Thanks for your help. I'm a little scared off by the statement that it is
"experimental" for NTFS, which all my partitions are. Looking at my original
post I see I totally forgot to even mention my OS, for which I apologise.
And old dog like me should have known better.

Using Windows XP Pro SP2 on all machines.
 
Peter said:
Thanks for your help. I'm a little scared off by the statement that
it is "experimental" for NTFS, which all my partitions are. Looking
at my original post I see I totally forgot to even mention my OS, for
which I apologise. And old dog like me should have known better.

Using Windows XP Pro SP2 on all machines.

I use it for ntfs partitions and haven't had any problems. I expect others
will provide alternative solutions native to Windows.

Cheers,
Ben
 
"Peter in New Zealand" <[email protected]> wrote:
Thanks for your help. I'm a little scared off by the statement that it is
"experimental" for NTFS, which all my partitions are. Looking at my original
post I see I totally forgot to even mention my OS, for which I apologise.
And old dog like me should have known better.
Using Windows XP Pro SP2 on all machines.
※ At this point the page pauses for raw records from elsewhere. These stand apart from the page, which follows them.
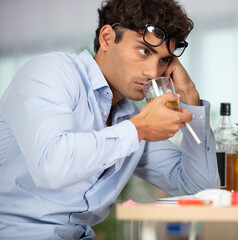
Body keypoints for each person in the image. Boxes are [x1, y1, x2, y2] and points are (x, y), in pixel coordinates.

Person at [0, 0, 219, 239]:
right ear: (107, 38)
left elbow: (199, 191)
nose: (153, 73)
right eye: (144, 51)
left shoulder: (130, 118)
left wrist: (190, 96)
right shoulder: (50, 73)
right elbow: (51, 166)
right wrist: (139, 128)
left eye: (164, 60)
I've used this to image and restore my boot drive, but I don't have a
network. As long as it can see your network drives I'd think that it
will work superbly.

http://www.woundedmoon.org/win32/drvimagerxpsetup_2.2.html

The images are larger than other image programs, as it images the
entire partition, rather than just the space used on the disk.
 
Peter in New Zealand said:
Thanks for your help. I'm a little scared off by the statement that it is
"experimental" for NTFS, which all my partitions are.

Only the write directly to a NTFS partition is dodgy but that refers to
Linux writing to a NTFS partition on the same computer...when done
across a network, the host OS of the machine with the partition in does
the writing.
 
Conor said:
Only the write directly to a NTFS partition is dodgy but that refers
to Linux writing to a NTFS partition on the same computer...when done
across a network, the host OS of the machine with the partition in
does the writing.

Apparently even that should work now, using something like:
mount.captive-ntfs /dev/hda1 /mnt/win

Cheers,
Ben
 
Many thanks. I'll give it a try and report back here if it "sees" network
drives.
 
Yep, it seems to see the network drives OK. Brilliant! Many thanks to all
those who took the time to respond. I am grateful.